BRIEF –
Starting from the line that holds "blue laundry basket", print every line through the end of the records, first and last included.

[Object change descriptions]
----------
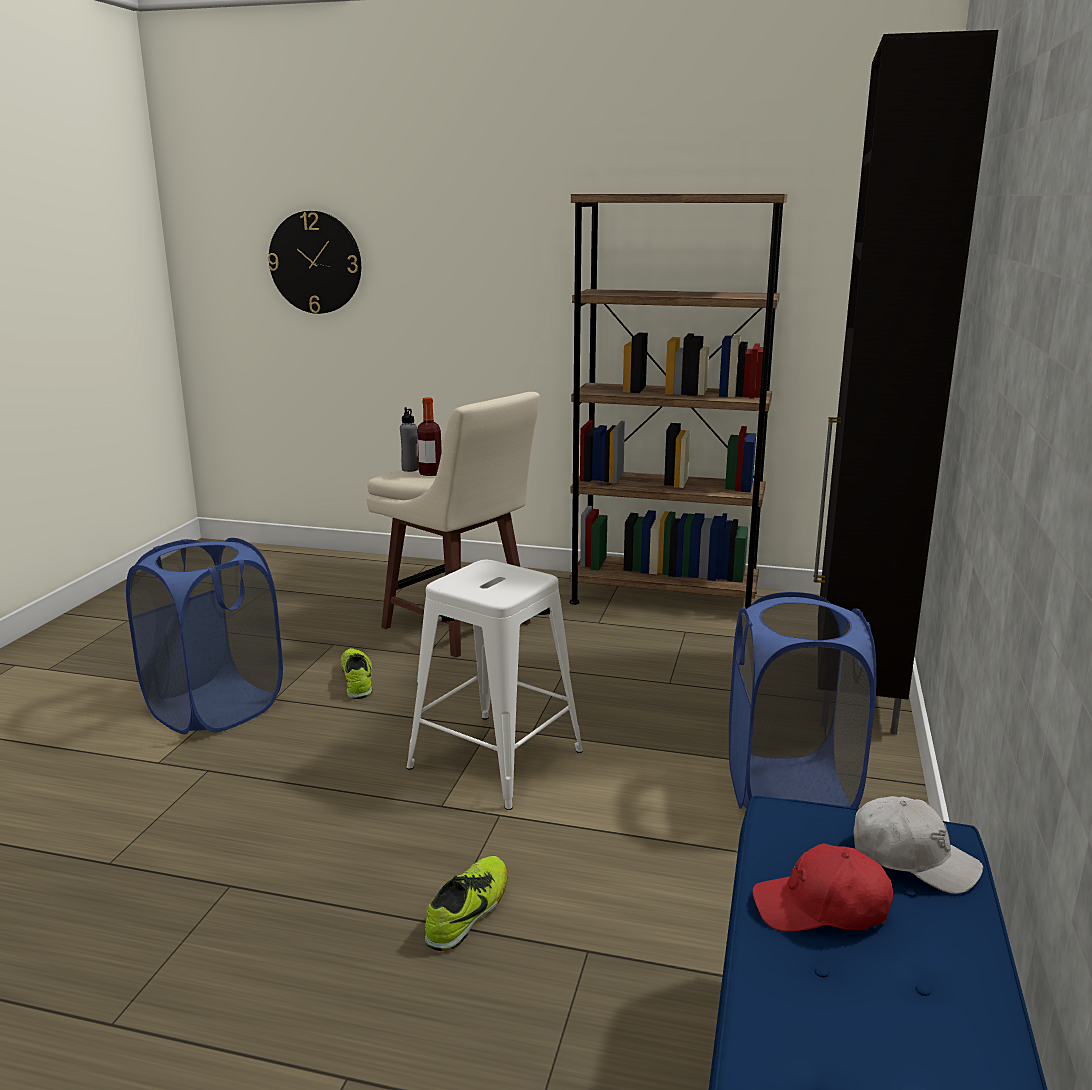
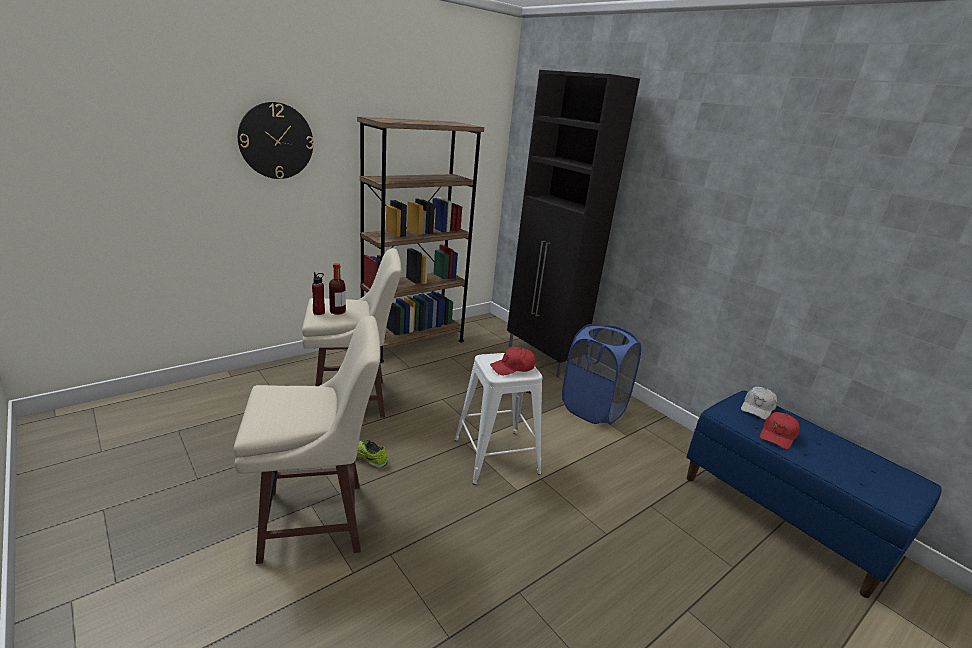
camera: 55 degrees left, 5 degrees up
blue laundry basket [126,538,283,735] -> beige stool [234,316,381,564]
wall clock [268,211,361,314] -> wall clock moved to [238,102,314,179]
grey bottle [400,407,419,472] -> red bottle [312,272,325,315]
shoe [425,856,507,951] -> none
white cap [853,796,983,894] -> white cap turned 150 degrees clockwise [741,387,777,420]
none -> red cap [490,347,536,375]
----------
SOLUTION TO THIS EXERCISE –
blue laundry basket [126,538,283,735] -> beige stool [234,316,381,564]
wall clock [268,211,361,314] -> wall clock moved to [238,102,314,179]
grey bottle [400,407,419,472] -> red bottle [312,272,325,315]
shoe [425,856,507,951] -> none
white cap [853,796,983,894] -> white cap turned 150 degrees clockwise [741,387,777,420]
none -> red cap [490,347,536,375]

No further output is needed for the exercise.